Instruction – Transcribe the complete listing exactly.

Provided records –
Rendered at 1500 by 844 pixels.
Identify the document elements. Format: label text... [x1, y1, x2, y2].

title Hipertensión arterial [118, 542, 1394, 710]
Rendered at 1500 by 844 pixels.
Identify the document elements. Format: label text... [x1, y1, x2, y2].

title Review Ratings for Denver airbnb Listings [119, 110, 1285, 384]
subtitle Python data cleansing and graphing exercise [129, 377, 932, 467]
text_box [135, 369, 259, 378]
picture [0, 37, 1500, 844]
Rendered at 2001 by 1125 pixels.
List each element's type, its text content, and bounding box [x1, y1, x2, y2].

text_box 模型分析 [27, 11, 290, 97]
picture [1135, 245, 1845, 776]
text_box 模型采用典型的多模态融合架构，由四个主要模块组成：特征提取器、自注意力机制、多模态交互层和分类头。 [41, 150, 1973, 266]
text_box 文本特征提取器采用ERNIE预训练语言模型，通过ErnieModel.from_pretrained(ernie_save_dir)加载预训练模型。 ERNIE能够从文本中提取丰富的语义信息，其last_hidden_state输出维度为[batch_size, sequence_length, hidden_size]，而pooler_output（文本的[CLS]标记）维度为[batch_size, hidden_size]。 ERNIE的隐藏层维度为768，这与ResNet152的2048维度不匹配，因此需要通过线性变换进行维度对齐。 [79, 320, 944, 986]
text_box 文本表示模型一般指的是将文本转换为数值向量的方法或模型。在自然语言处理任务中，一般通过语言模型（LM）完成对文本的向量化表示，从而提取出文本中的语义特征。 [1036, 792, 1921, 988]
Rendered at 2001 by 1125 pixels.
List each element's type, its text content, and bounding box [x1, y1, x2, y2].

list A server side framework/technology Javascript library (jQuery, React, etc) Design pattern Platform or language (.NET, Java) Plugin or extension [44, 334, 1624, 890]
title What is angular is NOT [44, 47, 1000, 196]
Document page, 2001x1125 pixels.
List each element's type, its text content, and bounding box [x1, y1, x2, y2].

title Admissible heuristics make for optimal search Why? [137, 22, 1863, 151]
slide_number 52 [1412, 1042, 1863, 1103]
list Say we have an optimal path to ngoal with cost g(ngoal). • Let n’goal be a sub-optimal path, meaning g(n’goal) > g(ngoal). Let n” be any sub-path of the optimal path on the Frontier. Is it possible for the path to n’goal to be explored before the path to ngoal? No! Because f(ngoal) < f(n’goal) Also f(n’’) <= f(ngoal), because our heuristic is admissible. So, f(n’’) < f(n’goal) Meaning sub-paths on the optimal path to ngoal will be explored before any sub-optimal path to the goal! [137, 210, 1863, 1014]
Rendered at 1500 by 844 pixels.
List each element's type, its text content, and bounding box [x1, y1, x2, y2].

Written answer –
Rendered at 1500 by 844 pixels.
Identify the document elements. Format: label text... [x1, y1, x2, y2].

title Hipertensión arterial [118, 542, 1394, 710]
Rendered at 1500 by 844 pixels.
Identify the document elements. Format: label text... [x1, y1, x2, y2].

title Review Ratings for Denver airbnb Listings [119, 110, 1285, 384]
subtitle Python data cleansing and graphing exercise [129, 377, 932, 467]
text_box [135, 369, 259, 378]
picture [0, 37, 1500, 844]
Rendered at 2001 by 1125 pixels.
List each element's type, its text content, and bounding box [x1, y1, x2, y2].

text_box 模型分析 [27, 11, 290, 97]
picture [1135, 245, 1845, 776]
text_box 模型采用典型的多模态融合架构，由四个主要模块组成：特征提取器、自注意力机制、多模态交互层和分类头。 [41, 150, 1973, 266]
text_box 文本特征提取器采用ERNIE预训练语言模型，通过ErnieModel.from_pretrained(ernie_save_dir)加载预训练模型。 ERNIE能够从文本中提取丰富的语义信息，其last_hidden_state输出维度为[batch_size, sequence_length, hidden_size]，而pooler_output（文本的[CLS]标记）维度为[batch_size, hidden_size]。 ERNIE的隐藏层维度为768，这与ResNet152的2048维度不匹配，因此需要通过线性变换进行维度对齐。 [79, 320, 944, 986]
text_box 文本表示模型一般指的是将文本转换为数值向量的方法或模型。在自然语言处理任务中，一般通过语言模型（LM）完成对文本的向量化表示，从而提取出文本中的语义特征。 [1036, 792, 1921, 988]
Rendered at 2001 by 1125 pixels.
List each element's type, its text content, and bounding box [x1, y1, x2, y2].

list A server side framework/technology Javascript library (jQuery, React, etc) Design pattern Platform or language (.NET, Java) Plugin or extension [44, 334, 1624, 890]
title What is angular is NOT [44, 47, 1000, 196]
Document page, 2001x1125 pixels.
List each element's type, its text content, and bounding box [x1, y1, x2, y2].

title Admissible heuristics make for optimal search Why? [137, 22, 1863, 151]
slide_number 52 [1412, 1042, 1863, 1103]
list Say we have an optimal path to ngoal with cost g(ngoal). • Let n’goal be a sub-optimal path, meaning g(n’goal) > g(ngoal). Let n” be any sub-path of the optimal path on the Frontier. Is it possible for the path to n’goal to be explored before the path to ngoal? No! Because f(ngoal) < f(n’goal) Also f(n’’) <= f(ngoal), because our heuristic is admissible. So, f(n’’) < f(n’goal) Meaning sub-paths on the optimal path to ngoal will be explored before any sub-optimal path to the goal! [137, 210, 1863, 1014]
Rendered at 1500 by 844 pixels.
List each element's type, its text content, and bounding box [x1, y1, x2, y2].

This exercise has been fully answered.